(Data items)
━━━━

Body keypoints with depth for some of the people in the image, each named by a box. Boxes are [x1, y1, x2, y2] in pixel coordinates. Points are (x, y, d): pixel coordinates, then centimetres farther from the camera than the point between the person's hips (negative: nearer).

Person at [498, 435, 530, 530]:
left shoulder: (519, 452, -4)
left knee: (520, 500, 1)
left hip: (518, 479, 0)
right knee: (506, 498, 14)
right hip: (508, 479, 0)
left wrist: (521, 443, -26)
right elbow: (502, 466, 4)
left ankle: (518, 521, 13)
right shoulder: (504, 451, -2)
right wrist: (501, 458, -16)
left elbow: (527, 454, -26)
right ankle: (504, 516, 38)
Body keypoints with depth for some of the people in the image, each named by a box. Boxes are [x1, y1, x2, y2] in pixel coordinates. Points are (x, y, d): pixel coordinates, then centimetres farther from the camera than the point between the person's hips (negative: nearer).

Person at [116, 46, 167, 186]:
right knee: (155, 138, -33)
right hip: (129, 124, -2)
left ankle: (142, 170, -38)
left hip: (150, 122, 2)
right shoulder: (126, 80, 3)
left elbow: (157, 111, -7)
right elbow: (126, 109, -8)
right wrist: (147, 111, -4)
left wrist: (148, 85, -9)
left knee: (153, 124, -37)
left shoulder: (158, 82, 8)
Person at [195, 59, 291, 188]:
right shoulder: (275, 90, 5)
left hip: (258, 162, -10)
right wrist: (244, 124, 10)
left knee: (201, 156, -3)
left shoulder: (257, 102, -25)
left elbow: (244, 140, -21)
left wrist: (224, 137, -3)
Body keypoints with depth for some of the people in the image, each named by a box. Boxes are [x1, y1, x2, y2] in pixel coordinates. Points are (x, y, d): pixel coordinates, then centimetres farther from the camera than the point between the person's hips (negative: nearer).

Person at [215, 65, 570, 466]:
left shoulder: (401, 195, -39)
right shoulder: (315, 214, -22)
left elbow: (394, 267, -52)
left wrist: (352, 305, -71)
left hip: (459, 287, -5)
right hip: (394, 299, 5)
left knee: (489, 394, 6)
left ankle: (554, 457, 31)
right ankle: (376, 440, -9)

━━━━

■ **TASK OBJECTIVE**:
Convert the stretch of the records above from the line that contains "right wrist: (244, 124, 10)" through the end of the records into a JSON list of strings, one string per line, leaving out blank lines.

■ **OUTPUT FOR THIS TASK**:
[
  "right wrist: (244, 124, 10)",
  "left knee: (201, 156, -3)",
  "left shoulder: (257, 102, -25)",
  "left elbow: (244, 140, -21)",
  "left wrist: (224, 137, -3)",
  "Body keypoints with depth for some of the people in the image, each named by a box. Boxes are [x1, y1, x2, y2] in pixel coordinates. Points are (x, y, d): pixel coordinates, then centimetres farther from the camera than the point between the person's hips (negative: nearer).",
  "Person at [215, 65, 570, 466]:",
  "left shoulder: (401, 195, -39)",
  "right shoulder: (315, 214, -22)",
  "left elbow: (394, 267, -52)",
  "left wrist: (352, 305, -71)",
  "left hip: (459, 287, -5)",
  "right hip: (394, 299, 5)",
  "left knee: (489, 394, 6)",
  "left ankle: (554, 457, 31)",
  "right ankle: (376, 440, -9)"
]